EXERCISE BRIEF
If a line below contains the word "right", count it; give only the total.

DATASET RECORDS
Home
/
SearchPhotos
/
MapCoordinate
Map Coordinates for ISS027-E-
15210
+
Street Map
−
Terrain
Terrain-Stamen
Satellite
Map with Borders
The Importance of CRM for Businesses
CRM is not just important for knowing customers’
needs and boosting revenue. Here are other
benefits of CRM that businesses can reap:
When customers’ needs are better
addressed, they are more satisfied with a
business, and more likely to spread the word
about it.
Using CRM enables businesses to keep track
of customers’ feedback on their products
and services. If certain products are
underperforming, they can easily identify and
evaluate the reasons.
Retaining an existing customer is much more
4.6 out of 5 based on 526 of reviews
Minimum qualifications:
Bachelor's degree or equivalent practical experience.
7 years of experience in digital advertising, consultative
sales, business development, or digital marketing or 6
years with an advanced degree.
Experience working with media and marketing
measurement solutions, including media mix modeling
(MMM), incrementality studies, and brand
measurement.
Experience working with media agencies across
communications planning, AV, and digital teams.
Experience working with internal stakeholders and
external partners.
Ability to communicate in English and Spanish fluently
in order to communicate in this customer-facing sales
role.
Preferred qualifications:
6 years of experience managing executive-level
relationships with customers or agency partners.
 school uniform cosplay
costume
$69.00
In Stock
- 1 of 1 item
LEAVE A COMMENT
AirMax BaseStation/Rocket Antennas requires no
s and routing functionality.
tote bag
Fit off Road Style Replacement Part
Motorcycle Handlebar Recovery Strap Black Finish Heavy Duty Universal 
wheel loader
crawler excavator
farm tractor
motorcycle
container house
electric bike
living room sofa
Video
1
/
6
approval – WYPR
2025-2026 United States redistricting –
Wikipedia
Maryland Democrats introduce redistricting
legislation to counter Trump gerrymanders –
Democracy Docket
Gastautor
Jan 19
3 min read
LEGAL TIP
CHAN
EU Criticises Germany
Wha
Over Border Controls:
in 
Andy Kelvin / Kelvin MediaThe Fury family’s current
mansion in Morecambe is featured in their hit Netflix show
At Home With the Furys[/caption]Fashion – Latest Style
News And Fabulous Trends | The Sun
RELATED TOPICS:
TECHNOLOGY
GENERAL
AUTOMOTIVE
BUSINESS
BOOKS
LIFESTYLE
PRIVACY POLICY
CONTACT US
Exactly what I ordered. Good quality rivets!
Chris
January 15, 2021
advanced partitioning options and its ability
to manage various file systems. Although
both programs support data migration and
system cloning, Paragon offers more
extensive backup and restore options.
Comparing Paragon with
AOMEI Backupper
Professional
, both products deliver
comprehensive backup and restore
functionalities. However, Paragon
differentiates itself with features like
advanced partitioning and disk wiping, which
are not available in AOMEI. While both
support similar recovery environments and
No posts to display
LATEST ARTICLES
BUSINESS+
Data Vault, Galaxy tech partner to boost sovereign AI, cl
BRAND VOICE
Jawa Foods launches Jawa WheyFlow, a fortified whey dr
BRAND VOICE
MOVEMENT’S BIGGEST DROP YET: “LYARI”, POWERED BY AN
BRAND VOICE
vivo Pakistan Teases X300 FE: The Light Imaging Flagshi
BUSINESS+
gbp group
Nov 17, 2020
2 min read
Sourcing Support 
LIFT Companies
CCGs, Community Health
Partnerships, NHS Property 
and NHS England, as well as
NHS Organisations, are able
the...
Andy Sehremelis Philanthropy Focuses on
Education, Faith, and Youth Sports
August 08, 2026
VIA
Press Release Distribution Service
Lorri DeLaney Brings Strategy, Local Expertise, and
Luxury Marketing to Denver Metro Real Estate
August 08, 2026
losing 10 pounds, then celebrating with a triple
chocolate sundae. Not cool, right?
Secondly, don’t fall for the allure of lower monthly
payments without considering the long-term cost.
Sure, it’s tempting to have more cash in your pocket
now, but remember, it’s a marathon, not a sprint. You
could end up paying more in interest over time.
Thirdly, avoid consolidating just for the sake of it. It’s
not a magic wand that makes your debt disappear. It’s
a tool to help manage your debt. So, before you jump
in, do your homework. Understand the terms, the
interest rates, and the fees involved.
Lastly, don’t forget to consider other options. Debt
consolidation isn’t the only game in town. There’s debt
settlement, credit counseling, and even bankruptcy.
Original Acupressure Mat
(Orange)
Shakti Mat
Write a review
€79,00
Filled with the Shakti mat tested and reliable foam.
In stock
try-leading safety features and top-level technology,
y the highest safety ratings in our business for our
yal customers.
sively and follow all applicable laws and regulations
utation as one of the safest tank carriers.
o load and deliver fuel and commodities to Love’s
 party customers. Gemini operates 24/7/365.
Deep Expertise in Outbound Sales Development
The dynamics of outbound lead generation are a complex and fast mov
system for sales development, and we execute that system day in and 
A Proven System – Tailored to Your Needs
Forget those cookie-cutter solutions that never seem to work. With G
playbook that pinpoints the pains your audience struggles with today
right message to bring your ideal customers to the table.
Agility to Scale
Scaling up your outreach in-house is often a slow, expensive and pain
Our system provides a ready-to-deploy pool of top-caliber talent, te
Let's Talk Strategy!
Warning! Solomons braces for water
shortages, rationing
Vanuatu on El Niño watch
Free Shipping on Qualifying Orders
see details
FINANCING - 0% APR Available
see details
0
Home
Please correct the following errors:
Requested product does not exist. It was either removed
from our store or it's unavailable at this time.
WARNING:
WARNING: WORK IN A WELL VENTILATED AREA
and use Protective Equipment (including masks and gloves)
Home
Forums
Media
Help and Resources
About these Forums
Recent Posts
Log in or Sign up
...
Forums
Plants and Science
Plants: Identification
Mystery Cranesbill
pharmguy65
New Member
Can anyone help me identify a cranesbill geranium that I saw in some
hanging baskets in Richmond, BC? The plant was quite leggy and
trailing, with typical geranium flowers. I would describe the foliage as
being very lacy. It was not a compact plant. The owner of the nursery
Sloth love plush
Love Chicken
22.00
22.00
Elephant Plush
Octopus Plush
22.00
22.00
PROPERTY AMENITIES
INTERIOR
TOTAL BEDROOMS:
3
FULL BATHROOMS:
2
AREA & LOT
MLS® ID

RESPONSE TO THIS EXERCISE
2